Kardome CEO: AI Voice Control Domination Carries Risks

Artificial intelligence-powered voice assistance will see the end of manual instructions for cars but also raise huge risks for user privacy and cybersecurity.

That’s the assessment of Dani Cherkassky, CEO of Kardome, a voice-activated human-machine-interaction start-up that will see its first in-cabin system rolled out this year by a mass-market global automaker.

His warning centers around the use of voice assistants that are linked to the cloud where personal data can be mined without the user’s knowledge.

Cherkassky highlights the recent move by Amazon to automatically send all voice recordings by users to its cloud to train its upcoming Alexa Plus software, essentially depriving users of the ability to keep instructions and conversations private.

He says this threatens the expansion of AI-powered voice assistance because people just won’t trust it or use it.

“We are heading towards a world dominated by a speech-based operation system,” Cherkassky predicts. “And it is moving towards a voice-enabled computer operating system for both cars and other devices.”

However, he insists for the systems to work most effectively, they must be on all the time to learn and interact with the user and their needs.

Now with Alexa, for example, the “first concern that brings is, would you use a system that is always on and constantly listening to you 24/7 that uploads your data to the cloud and you have doubts about what is actually happening with this data?”

In his opinion, the answer is a resounding “No,” saying: “I don’t want the Big Brother to listen to me 24/7,” and no-one else would because “in terms of privacy, you are giving up on everything that belongs to you.”

In light of several high-profile cybercriminal hacks of commercial cloud storage data, not least Toyota’s 2023 hack that saw about 260,000 customers’ data exposed online owing to a misconfigured cloud environment.

Cherkassky says the solution is Kardome’s approach with a voice assistant that works entirely on Edge compute even in the event of no internet connectivity.

This system was born out of frustration with modern voice assistance that he says had progressed very little in the past 30 years or so and that frequently misunderstood instructions, often because of noisy background environments.

Cherkassky says his company’s “spatial listening model” software captures the audio while being able to understand the three-dimensional environment. “This sort of mimics the human auditory system aiming at understanding where the different sources of sound are located and have the ability to reject environmental or other noises and to focus on the sounds that are important to the user.”

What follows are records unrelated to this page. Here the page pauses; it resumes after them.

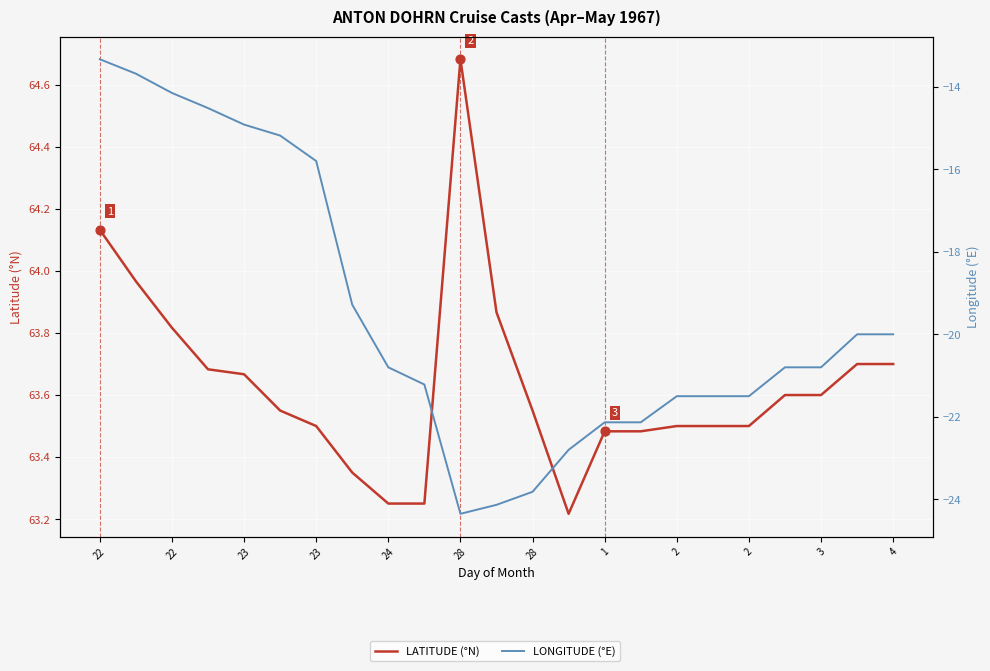

What are all the series names shown in the legend?

LATITUDE (°N), LONGITUDE (°E)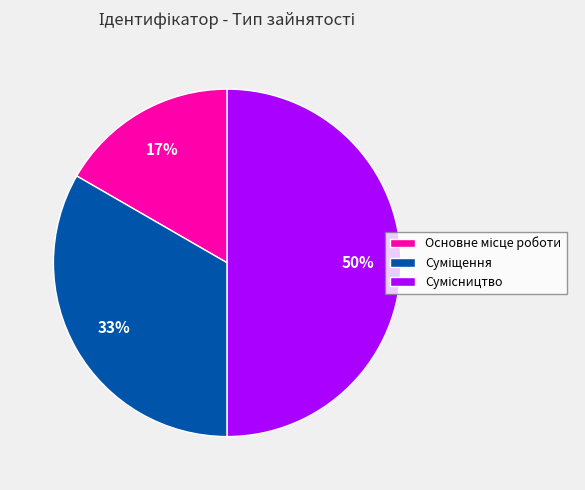

How many segments does this pie chart have?

3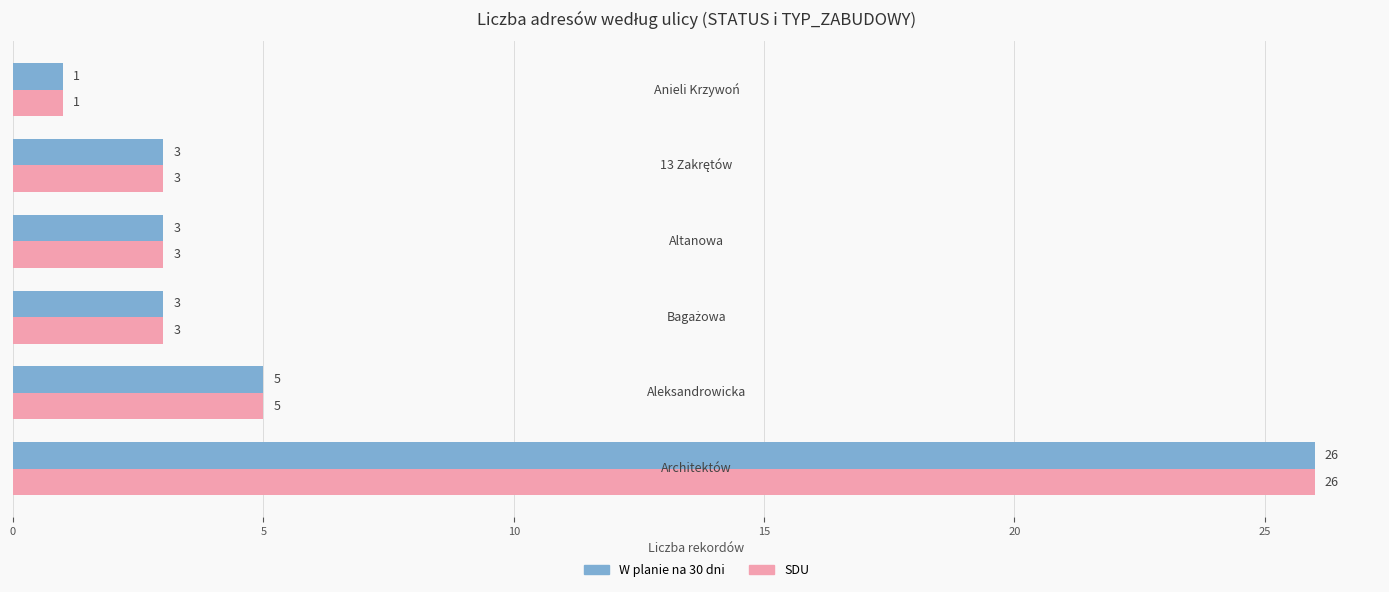

What is the maximum value shown in the chart?

26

Kardome’s system won the backing of Hyundai Motor in 2020 when the automaker led the seed funding to develop the system that can handle instructions from several users in noisy conditions.

However, Cherkassky also warns that the advance of AI within voice-activated systems could accelerate the leaking of private data unless it is ring-fenced from third-party data-gathering operations. He says systems have to be tailor-made for specific uses to protect privacy, adding, “It is unreasonable to assume that there will be one entity, made by Google, Apple or whoever, that will be used as our voice assistant for all aspects in our life – from our cars to TVs to personal devices.”

All this must be restricted to the Edge and not automatically sent to the cloud, Cherkassky argues. “Today they are coding using AI assistance and so every key-strike that you hit on your keyboard is going to the cloud.”

Instead of large language models used by several mainstream AI providers, he suggests the use of bespoke tiny language models “for our interaction with a specific device and this should happen privately, on the Edge.” In conclusion, he adds, “In terms of experience, they should be fast, private and should be able to work even if the network fails.”